Others insist Jesus himself did not know when the end would come. They speak the final words of Sunday’s gospel, “As to the day or hour, no one knows it, neither the angels in heaven nor even the Son, but only the Father” (13.32).

  • When do you think Jesus will come again?
  • What events have most changed your life?

Why is the gospel ambiguous about when the world will end? To answer that question we have to understand what a gospel is and is not. A gospel is not a news report of Jesus’ words and activities such as we expect today. No one videoed Jesus teaching in the temple courtyard.

People passed on Jesus’ teaching orally for 40 years before Mark wrote it down. As people told Jesus’ teachings and stories about Jesus, they not only passed on what Jesus said, they also used the stories to interpret current events in their lives and to answer questions he hadn’t answered.

Mark is writing in the wake of a cataclysmic event that demands interpretation — the destruction of the temple, which happened about 40 years after Jesus’ death. It coincided with Jesus’ eyewitness disciples reaching old age and with the deaths of Peter and Paul, martyred in the mid 60s. We can speculate that people who thought the end would come in their lifetimes saw signs converging in A.D. 70.

Mark recognizes a second early Christian voice in his apocalyptic chapter. This voice says only God knows when the end will come. All Christians should expect the end will be a positive experience. Jesus will come again in glory.

  • What compares in your experience to Israel’s loss of the temple and its religion?

The signs of chaos Mark describes surround us — global warming, extinct plants and animals, persistent drought, oceans that teem with plastic. Hope for our future as a society and a planet can seem myopic.

However, Jesus also gives us a positive image of sap rising in the fig tree and green leaves bursting forth. Indeed we live in chaos, but what is chaos except a sign of something new emerging? What if the future is not scary, but full of hope, every day a new creation?

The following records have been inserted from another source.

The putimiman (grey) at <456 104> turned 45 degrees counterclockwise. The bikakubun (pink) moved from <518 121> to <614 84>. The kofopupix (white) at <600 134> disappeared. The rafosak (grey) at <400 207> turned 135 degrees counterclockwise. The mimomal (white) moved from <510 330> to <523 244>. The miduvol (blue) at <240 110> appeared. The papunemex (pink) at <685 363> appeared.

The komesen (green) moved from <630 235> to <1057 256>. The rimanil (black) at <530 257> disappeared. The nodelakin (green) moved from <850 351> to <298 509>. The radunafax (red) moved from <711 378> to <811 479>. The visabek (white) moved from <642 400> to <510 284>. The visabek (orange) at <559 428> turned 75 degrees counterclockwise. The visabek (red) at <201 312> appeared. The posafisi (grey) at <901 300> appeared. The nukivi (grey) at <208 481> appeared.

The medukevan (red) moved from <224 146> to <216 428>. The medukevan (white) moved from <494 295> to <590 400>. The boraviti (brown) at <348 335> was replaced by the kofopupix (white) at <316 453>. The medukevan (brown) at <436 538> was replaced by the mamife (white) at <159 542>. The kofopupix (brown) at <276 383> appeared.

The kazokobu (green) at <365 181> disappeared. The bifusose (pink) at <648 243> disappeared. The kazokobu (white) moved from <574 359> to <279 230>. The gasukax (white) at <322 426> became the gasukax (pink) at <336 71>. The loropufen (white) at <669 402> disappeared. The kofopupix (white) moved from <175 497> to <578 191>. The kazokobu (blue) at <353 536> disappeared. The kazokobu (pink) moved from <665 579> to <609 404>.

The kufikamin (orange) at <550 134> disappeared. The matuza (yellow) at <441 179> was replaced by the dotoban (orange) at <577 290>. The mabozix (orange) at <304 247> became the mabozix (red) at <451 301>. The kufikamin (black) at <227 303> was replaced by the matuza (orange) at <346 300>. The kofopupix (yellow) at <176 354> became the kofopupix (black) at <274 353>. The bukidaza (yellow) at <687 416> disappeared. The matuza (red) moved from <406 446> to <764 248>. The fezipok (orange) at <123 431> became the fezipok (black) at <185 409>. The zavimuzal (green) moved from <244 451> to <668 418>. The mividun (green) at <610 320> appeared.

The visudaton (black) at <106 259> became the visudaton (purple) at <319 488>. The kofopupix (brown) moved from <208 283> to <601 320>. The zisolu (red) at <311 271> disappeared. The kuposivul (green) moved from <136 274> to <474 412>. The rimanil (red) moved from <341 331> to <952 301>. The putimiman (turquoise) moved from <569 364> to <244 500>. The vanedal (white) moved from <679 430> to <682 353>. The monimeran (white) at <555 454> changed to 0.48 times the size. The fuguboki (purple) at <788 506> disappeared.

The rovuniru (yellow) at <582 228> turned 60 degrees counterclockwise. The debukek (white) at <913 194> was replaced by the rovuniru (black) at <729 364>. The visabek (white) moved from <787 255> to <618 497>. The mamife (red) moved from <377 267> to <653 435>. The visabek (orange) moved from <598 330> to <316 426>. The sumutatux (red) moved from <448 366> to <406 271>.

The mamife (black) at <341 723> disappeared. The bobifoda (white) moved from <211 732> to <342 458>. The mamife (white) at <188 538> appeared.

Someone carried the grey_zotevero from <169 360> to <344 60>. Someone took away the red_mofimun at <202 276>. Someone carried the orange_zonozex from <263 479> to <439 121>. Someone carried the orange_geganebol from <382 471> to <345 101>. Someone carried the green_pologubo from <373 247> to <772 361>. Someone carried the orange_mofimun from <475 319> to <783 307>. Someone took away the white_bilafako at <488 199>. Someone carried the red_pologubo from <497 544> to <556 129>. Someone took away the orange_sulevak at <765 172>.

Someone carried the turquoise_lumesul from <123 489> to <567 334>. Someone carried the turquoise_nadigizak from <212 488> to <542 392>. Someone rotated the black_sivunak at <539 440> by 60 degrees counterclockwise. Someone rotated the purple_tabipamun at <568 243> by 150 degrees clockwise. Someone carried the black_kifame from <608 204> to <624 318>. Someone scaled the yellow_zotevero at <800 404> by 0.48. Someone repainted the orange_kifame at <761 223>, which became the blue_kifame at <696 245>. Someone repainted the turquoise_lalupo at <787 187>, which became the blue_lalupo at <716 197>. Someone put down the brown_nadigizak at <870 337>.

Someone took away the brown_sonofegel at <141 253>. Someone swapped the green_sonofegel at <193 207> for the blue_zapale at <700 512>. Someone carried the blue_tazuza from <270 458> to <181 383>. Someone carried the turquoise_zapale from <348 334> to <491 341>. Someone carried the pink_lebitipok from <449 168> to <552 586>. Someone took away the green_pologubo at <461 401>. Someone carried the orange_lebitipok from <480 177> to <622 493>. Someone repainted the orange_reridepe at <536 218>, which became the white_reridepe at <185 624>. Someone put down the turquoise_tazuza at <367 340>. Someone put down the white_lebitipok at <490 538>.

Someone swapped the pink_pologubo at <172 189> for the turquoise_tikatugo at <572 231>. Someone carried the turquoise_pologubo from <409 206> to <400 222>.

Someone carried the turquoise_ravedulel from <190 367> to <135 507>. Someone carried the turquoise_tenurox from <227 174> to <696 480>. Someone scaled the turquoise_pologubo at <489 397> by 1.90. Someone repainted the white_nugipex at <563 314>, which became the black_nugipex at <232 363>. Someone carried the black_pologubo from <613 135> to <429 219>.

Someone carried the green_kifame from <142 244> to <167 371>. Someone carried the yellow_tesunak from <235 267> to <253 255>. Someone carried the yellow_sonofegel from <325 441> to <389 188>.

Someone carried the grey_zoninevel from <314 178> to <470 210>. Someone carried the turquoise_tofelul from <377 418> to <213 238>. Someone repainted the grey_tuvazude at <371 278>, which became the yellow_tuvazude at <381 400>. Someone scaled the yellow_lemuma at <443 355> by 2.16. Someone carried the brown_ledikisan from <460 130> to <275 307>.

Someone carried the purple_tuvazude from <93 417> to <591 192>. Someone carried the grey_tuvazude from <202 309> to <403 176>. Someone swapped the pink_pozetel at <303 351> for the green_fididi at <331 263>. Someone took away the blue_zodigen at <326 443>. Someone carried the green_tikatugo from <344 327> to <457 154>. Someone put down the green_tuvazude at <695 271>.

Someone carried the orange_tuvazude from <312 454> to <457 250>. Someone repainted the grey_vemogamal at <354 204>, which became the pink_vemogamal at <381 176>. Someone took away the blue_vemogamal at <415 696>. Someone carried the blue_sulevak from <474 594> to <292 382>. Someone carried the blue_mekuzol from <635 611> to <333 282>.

What signs of hope do we see? Write on the fig leaf a sign of hope you have seen today. Perhaps it is a teen who is volunteering and finding his or her passion to serve. Maybe it’s the person who always, always recycles and reuses. Or a friend who knows how to listen. These are all signs of the new world Jesus promises that love can build. It is here now, just as he is. We are working together on it.

Ilia Delio is a Franciscan sister who writes on Christ and cosmology. In her book The Emergent Christ, she encourages us to “allow the Spirit to take hold of us and liberate us from fear, anxiety, and desire for power and control. Then we can seek and find the living among the dead. We can live in the risen Christ who empowers us to participate in this new creation” (148).

God the Spirit will wake us up from our closed, perhaps mediocre, lives. The Spirit lures us into openness to new life, lures us into finding hope.

  • What sign of hope do you want to be for others?
  • What hope do others tell you they catch from you?
  • What has come to birth for you out of change and seeming chaos?